▶ [Исходный текст]:
Волшебная таинственная ткань
Окрашена могильной краской мумий.
И платок безумно дорого стоит – он главный подарок на свадьбу невесте, а свадьба тайная – то ли христианская, то ли языческая, а то и мусульманская, – кем же еще и быть мавру? – и Отелло за платок сначала душит жену, а потом, сжалившись, добивает кинжалом; у мусульман не душат приговоренных к смерти, но убивают разом – мечом.
Ты перед сном молилась, Дездемона?
У Лермонтова почти точное совпадение:
Теперь молиться время, Нина:
Ты умереть должна чрез несколько минут.
Но, взяв сюжет “Отелло” для своего “Маскарада” (на маскараде во времена Лермонтова было дозволительно все, как в театре шекспировских времен; плоть дурачилась, выставлялась, скабрезничала), Лермонтов должен был отказаться от самой перегруженной его детали – от платка. И вместо платка он взял ничтожный браслет, который “двадцати пяти рублей, конечно, не дороже” (сумма, впрочем, не совсем ничтожная, но, разумеется, для Арбенина несущественная и для браслета – более чем скромная). И поначалу кажется, что поступил Лермонтов совершенно опрометчиво: ни один мужчина, и самый ревнивый муж в том числе, не узнает недорогой женин браслет – таких у нее десятки – в руках постороннего. А Арбенин, разочаровывая в Лермонтове, узнает.

▶ [Задание]:
Выпишите без изменений отрывок из исходного текста, начиная со слов «И платок безумно» и до слов «сном молилась, Дездемона?» включительно.

▶ [Выборка данных]:
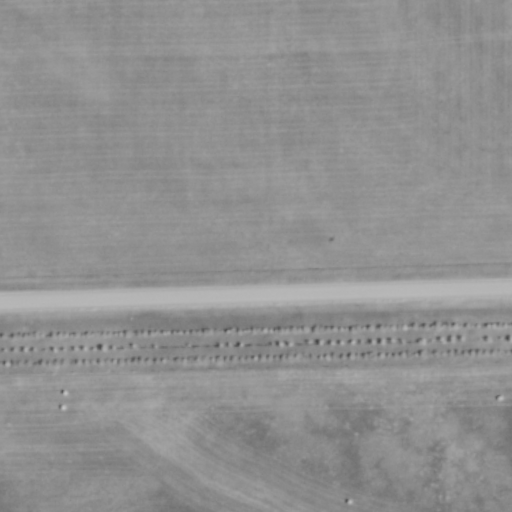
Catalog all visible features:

▶ [Ответ]:
И платок безумно дорого стоит – он главный подарок на свадьбу невесте, а свадьба тайная – то ли христианская, то ли языческая, а то и мусульманская, – кем же еще и быть мавру? – и Отелло за платок сначала душит жену, а потом, сжалившись, добивает кинжалом; у мусульман не душат приговоренных к смерти, но убивают разом – мечом.
Ты перед сном молилась, Дездемона?